*** Opening Extracted information ***
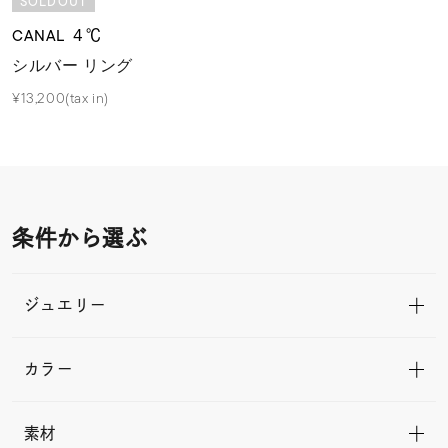
SOLDOUT
CANAL ４℃
シルバー リング
¥13,200(tax in)
条件から選ぶ
ジュエリー
カラー
素材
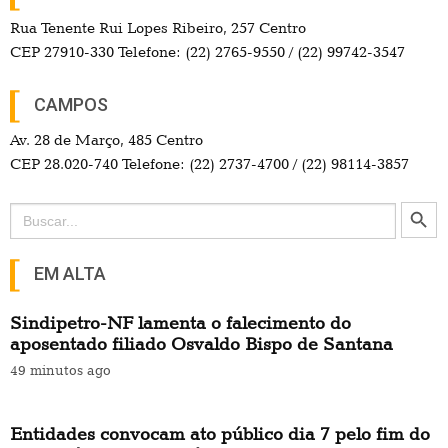
Rua Tenente Rui Lopes Ribeiro, 257 Centro
CEP 27910-330 Telefone: (22) 2765-9550 / (22) 99742-3547
CAMPOS
Av. 28 de Março, 485 Centro
CEP 28.020-740 Telefone: (22) 2737-4700 / (22) 98114-3857
Search Button
Search
for:
EM ALTA
Sindipetro-NF lamenta o falecimento do
aposentado filiado Osvaldo Bispo de Santana
49 minutos ago
Entidades convocam ato público dia 7 pelo fim do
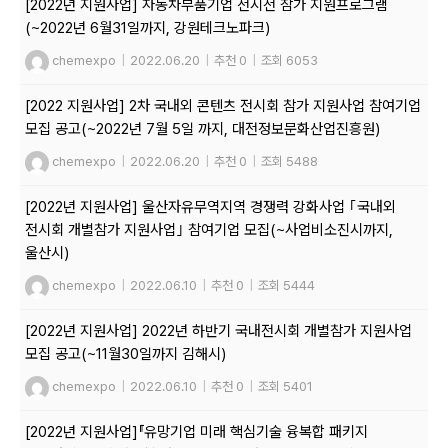
[2022년 지원사업] 자동차부품기업 전시전 참가 지원프로그램
(~2022년 6월31일까지, 강원테크노파크)
chemexpo
|
2022.06.20
|
추천 0
|
조회 6053
[2022 지원사업] 2차 국내외 콘텐츠 전시회 참가 지원사업 참여기업
모집 공고(~2022년 7월 5일 까지, 대전정보문화산업진흥원)
chemexpo
|
2022.06.20
|
추천 0
|
조회 5488
[2022년 지원사업] 울산자유무역지역 경쟁력 강화사업 ｢국내외
전시회 개별참가 지원사업｣ 참여기업 모집(~사업비소진시까지,
울산시)
chemexpo
|
2022.06.10
|
추천 0
|
조회 5444
[2022년 지원사업] 2022년 하반기 국내전시회 개별참가 지원사업
모집 공고(~11월30일까지 김해시)
chemexpo
|
2022.06.10
|
추천 0
|
조회 5401
[2022년 지원사업]『유망기업 미래 핵심기술 융복합 패키지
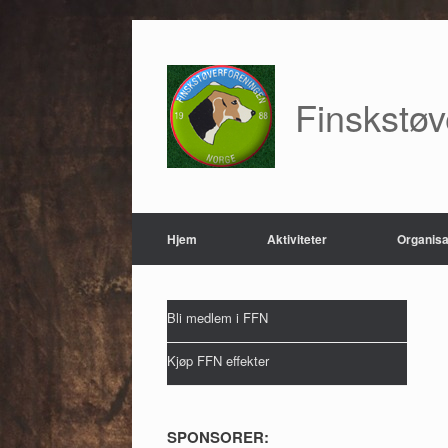
Skip
to
content
Finskstø
Hjem
Aktiviteter
Organisa
Bli medlem i FFN
Kjøp FFN effekter
SPONSORER:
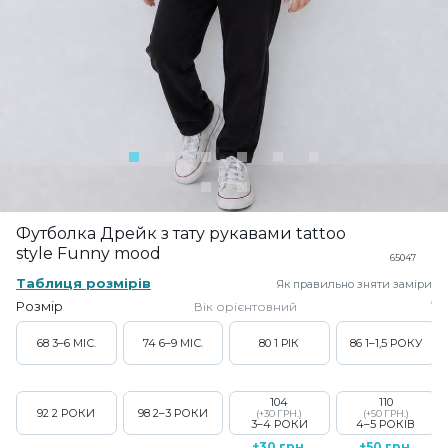
Футболка Дрейк з тату рукавами tattoo
style Funny mood
65047
Таблиця розмірів
Як правильно зняти заміри
Розмір
Вік орієнтовний
68
3–6 МІС.
74
6–9 МІС.
80
1 РІК
86
1–1,5 РОКУ
104
110
92
2 РОКИ
98
2–3 РОКИ
(+30 ГРН.)
(+50 ГРН.)
3–4 РОКИ
4–5 РОКІВ
+30 грн.
+50 грн.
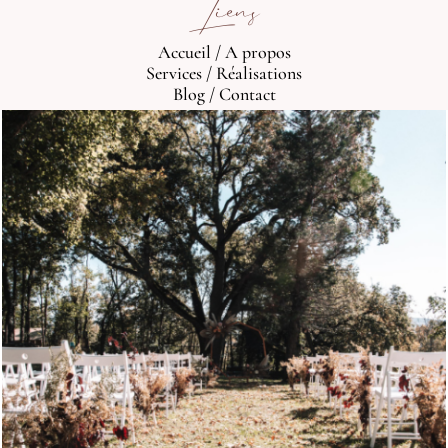
Liens
Accueil
/
A propos
Services
/
Réalisations
Blog
/
Contact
*** Closing Extracted information ***
▸ Activity
Return every line of the data above with the exact same wording, and leave out the picture markers.

▸ Exercise solution
SOLDOUT
CANAL ４℃
シルバー リング
¥13,200(tax in)
条件から選ぶ
ジュエリー
カラー
素材
Rua Tenente Rui Lopes Ribeiro, 257 Centro
CEP 27910-330 Telefone: (22) 2765-9550 / (22) 99742-3547
CAMPOS
Av. 28 de Março, 485 Centro
CEP 28.020-740 Telefone: (22) 2737-4700 / (22) 98114-3857
Search Button
Search
for:
EM ALTA
Sindipetro-NF lamenta o falecimento do
aposentado filiado Osvaldo Bispo de Santana
49 minutos ago
Entidades convocam ato público dia 7 pelo fim do
[2022년 지원사업] 자동차부품기업 전시전 참가 지원프로그램
(~2022년 6월31일까지, 강원테크노파크)
chemexpo
|
2022.06.20
|
추천 0
|
조회 6053
[2022 지원사업] 2차 국내외 콘텐츠 전시회 참가 지원사업 참여기업
모집 공고(~2022년 7월 5일 까지, 대전정보문화산업진흥원)
chemexpo
|
2022.06.20
|
추천 0
|
조회 5488
[2022년 지원사업] 울산자유무역지역 경쟁력 강화사업 ｢국내외
전시회 개별참가 지원사업｣ 참여기업 모집(~사업비소진시까지,
울산시)
chemexpo
|
2022.06.10
|
추천 0
|
조회 5444
[2022년 지원사업] 2022년 하반기 국내전시회 개별참가 지원사업
모집 공고(~11월30일까지 김해시)
chemexpo
|
2022.06.10
|
추천 0
|
조회 5401
[2022년 지원사업]『유망기업 미래 핵심기술 융복합 패키지
Skip
to
content
Finskstø
Hjem
Aktiviteter
Organisa
Bli medlem i FFN
Kjøp FFN effekter
SPONSORER:
Футболка Дрейк з тату рукавами tattoo
style Funny mood
65047
Таблиця розмірів
Як правильно зняти заміри
Розмір
Вік орієнтовний
68
3–6 МІС.
74
6–9 МІС.
80
1 РІК
86
1–1,5 РОКУ
104
110
92
2 РОКИ
98
2–3 РОКИ
(+30 ГРН.)
(+50 ГРН.)
3–4 РОКИ
4–5 РОКІВ
+30 грн.
+50 грн.
Liens
Accueil
/
A propos
Services
/
Réalisations
Blog
/
Contact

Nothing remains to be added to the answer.